══ Document

Now let's see what are our classes from which we generate code: src/generators/react-query-fetcher

Here is how we generate code from a template:

import { CodegenBase } from '../../codegen-base';
import { OperationObject, PathItemObject } from '../../types';
import { forEachHttpOperation, getOperationDirectory, getOperationFileRelativePath } from '../../helpers';
import path from 'path';
import { OutputDir } from '../../output-dir';
import { TemplateDir } from '../../template-dir';
import { camelCase, pascalCase } from 'change-case';
import { OpenAPIV3 } from 'openapi-types';

const templateDir = new TemplateDir(
  path.join(__dirname, '..', '..', '..', 'templates', 'generators', 'react-query-fetcher')

════
══ The input

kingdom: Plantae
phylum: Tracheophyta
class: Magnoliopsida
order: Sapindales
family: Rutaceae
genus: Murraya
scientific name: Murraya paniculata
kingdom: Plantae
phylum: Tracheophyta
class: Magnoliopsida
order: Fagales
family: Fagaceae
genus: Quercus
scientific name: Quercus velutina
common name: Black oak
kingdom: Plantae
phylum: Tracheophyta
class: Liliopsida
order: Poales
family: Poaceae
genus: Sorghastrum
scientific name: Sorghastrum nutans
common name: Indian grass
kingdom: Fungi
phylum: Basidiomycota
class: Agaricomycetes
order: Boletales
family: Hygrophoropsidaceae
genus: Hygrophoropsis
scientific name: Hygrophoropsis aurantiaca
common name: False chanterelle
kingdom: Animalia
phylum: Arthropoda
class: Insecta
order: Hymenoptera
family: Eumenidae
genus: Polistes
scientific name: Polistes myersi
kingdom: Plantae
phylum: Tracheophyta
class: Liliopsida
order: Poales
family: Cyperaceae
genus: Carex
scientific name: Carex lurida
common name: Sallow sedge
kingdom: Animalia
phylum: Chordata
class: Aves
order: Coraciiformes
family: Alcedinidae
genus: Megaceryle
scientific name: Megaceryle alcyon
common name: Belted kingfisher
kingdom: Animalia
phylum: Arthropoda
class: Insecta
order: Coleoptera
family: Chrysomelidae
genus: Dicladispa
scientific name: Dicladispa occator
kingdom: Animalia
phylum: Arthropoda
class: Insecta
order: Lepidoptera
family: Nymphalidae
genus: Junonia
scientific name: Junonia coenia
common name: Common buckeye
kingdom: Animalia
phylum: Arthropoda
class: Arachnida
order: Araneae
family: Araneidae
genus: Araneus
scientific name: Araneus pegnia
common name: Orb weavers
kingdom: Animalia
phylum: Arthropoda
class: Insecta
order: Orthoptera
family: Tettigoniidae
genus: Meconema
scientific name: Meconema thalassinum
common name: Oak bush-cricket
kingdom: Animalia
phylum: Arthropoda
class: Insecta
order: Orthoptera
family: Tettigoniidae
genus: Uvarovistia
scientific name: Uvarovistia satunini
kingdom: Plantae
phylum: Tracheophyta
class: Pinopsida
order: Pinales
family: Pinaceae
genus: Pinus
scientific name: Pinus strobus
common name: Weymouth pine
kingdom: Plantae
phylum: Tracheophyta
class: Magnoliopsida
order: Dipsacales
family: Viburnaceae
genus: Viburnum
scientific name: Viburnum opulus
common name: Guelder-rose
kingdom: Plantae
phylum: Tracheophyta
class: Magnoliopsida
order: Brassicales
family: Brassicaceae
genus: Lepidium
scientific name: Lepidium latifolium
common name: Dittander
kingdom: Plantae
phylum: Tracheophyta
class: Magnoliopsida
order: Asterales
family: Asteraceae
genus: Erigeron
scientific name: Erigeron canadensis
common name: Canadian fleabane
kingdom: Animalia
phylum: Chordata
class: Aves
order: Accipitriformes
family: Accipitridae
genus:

════

**What is asked**
#1 In the code excerpt, which package are camelCase and pascalCase imported from?
#2 Rewrite the listing from the line holding "scientific name: Sorghastrum nutans" through its final line, both included, with "common name" changed to "vernacular name" and nothing else altered.

**Answers for the tasks**
#1 They are imported from 'change-case'.

#2
scientific name: Sorghastrum nutans
vernacular name: Indian grass
kingdom: Fungi
phylum: Basidiomycota
class: Agaricomycetes
order: Boletales
family: Hygrophoropsidaceae
genus: Hygrophoropsis
scientific name: Hygrophoropsis aurantiaca
vernacular name: False chanterelle
kingdom: Animalia
phylum: Arthropoda
class: Insecta
order: Hymenoptera
family: Eumenidae
genus: Polistes
scientific name: Polistes myersi
kingdom: Plantae
phylum: Tracheophyta
class: Liliopsida
order: Poales
family: Cyperaceae
genus: Carex
scientific name: Carex lurida
vernacular name: Sallow sedge
kingdom: Animalia
phylum: Chordata
class: Aves
order: Coraciiformes
family: Alcedinidae
genus: Megaceryle
scientific name: Megaceryle alcyon
vernacular name: Belted kingfisher
kingdom: Animalia
phylum: Arthropoda
class: Insecta
order: Coleoptera
family: Chrysomelidae
genus: Dicladispa
scientific name: Dicladispa occator
kingdom: Animalia
phylum: Arthropoda
class: Insecta
order: Lepidoptera
family: Nymphalidae
genus: Junonia
scientific name: Junonia coenia
vernacular name: Common buckeye
kingdom: Animalia
phylum: Arthropoda
class: Arachnida
order: Araneae
family: Araneidae
genus: Araneus
scientific name: Araneus pegnia
vernacular name: Orb weavers
kingdom: Animalia
phylum: Arthropoda
class: Insecta
order: Orthoptera
family: Tettigoniidae
genus: Meconema
scientific name: Meconema thalassinum
vernacular name: Oak bush-cricket
kingdom: Animalia
phylum: Arthropoda
class: Insecta
order: Orthoptera
family: Tettigoniidae
genus: Uvarovistia
scientific name: Uvarovistia satunini
kingdom: Plantae
phylum: Tracheophyta
class: Pinopsida
order: Pinales
family: Pinaceae
genus: Pinus
scientific name: Pinus strobus
vernacular name: Weymouth pine
kingdom: Plantae
phylum: Tracheophyta
class: Magnoliopsida
order: Dipsacales
family: Viburnaceae
genus: Viburnum
scientific name: Viburnum opulus
vernacular name: Guelder-rose
kingdom: Plantae
phylum: Tracheophyta
class: Magnoliopsida
order: Brassicales
family: Brassicaceae
genus: Lepidium
scientific name: Lepidium latifolium
vernacular name: Dittander
kingdom: Plantae
phylum: Tracheophyta
class: Magnoliopsida
order: Asterales
family: Asteraceae
genus: Erigeron
scientific name: Erigeron canadensis
vernacular name: Canadian fleabane
kingdom: Animalia
phylum: Chordata
class: Aves
order: Accipitriformes
family: Accipitridae
genus:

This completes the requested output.